(Given text Opens)

# I've been kissed!



## G-bear (Oct 6, 2015)

I have an older rescue, Jack, a badly abused dog who has been with us for 3 years. We got Bailey, our golden boy, as a puppy 2 years ago. Bailey is a bundle of energy and sweetness. He is our Peter Pan dog who doesn't want to grow up. Jack had many issues when he came to us. In addition to this he was not affectionate nor did he know how to play. Over the last 2 years Bailey has worn down the walls Jack had built around himself as a means of self protection. It began very slowly with Jack starting to play with Bailey. Over the last year it has blossomed into the two of them being inseparable and, as a result, Jack has become an affectionate dog who is also now into mischief. He and Bailey are the dynamic duo in our house. What mischief one doesn't think of the other will. I never thought 2 years ago that these changes in Jack would happen but they have and I believe it is the result of the influence of that little golden puppy we brought home 2 years ago. Sometimes I think it takes another dog to help heal the "broken" ones.


----------



## puddles everywhere (May 13, 2016)

What a beautiful story, thank you for sharing. I just love rescue stories with happy endings.

It's funny the 2 girls that lived together (before I got them) never did play much. But guessing the puppy (Sipsy) brings out the mother in Ghillie. They have really helped each other... I'm sure Ghillie's mothering is part of the reason Sipsy is so good and was such an easy puppy. While Sipsy gives Ghillie courage and a feeling of safe.

Ghillie has never really shown affection, little more than being in the same room and always looked so sad. She must have really missed her home & Dave the kennel guy. I still remember the day I picked her up, the breeder has secluded acreage with a pond. When the breeder saw her freshly groomed dog running for the muddy pond she called Ghillie to her. I will always remember how excited the breeder was, running inside to tell her husband how the dog came when she called her. My 1st thought is... this is the 1st occasion you have had to call the dog to you in 3.5 years! I knew then this was going to be a challenge. But this was her home and where Ghillie felt safe.

I'm happy to know she is finding some peace in her golden years (she is over 8 now) and doesn't have to pass feeling alone and sad. Still waiting for the pain to leave her eyes but maybe this is a breakthrough for her.


----------



## hoffmalr (Feb 19, 2016)

This is wonderful!


----------

(Given text Closes)
(Input data Opens)

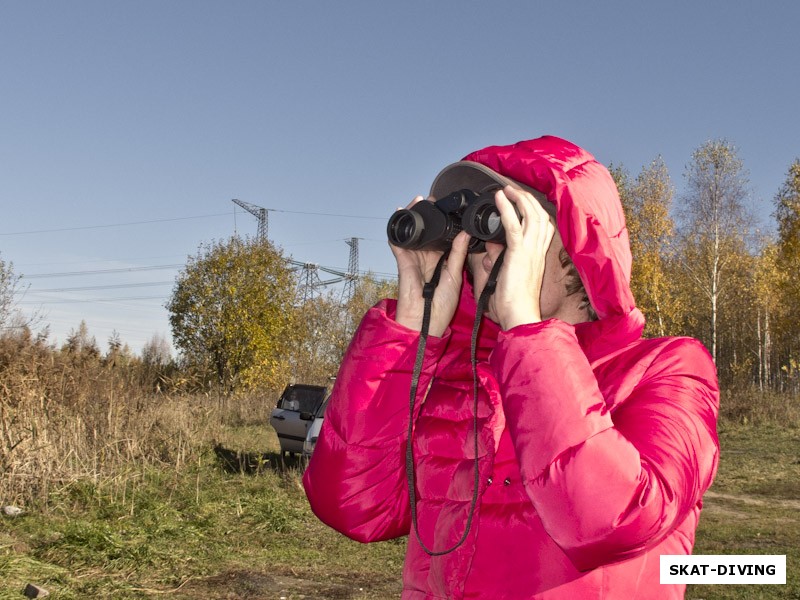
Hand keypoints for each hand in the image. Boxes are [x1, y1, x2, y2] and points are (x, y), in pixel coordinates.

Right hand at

(Input data Closes)

— Task prompt —
Rewrite the dog forum thread, starting with "I'm happy to" and going on through "(Feb 19, 2016)", with "breakthrough" changed to "turning point".

— Answer to this task —
I'm happy to know she is finding some peace in her golden years (she is over 8 now) and doesn't have to pass feeling alone and sad. Still waiting for the pain to leave her eyes but maybe this is a turning point for her.


----------



## hoffmalr (Feb 19, 2016)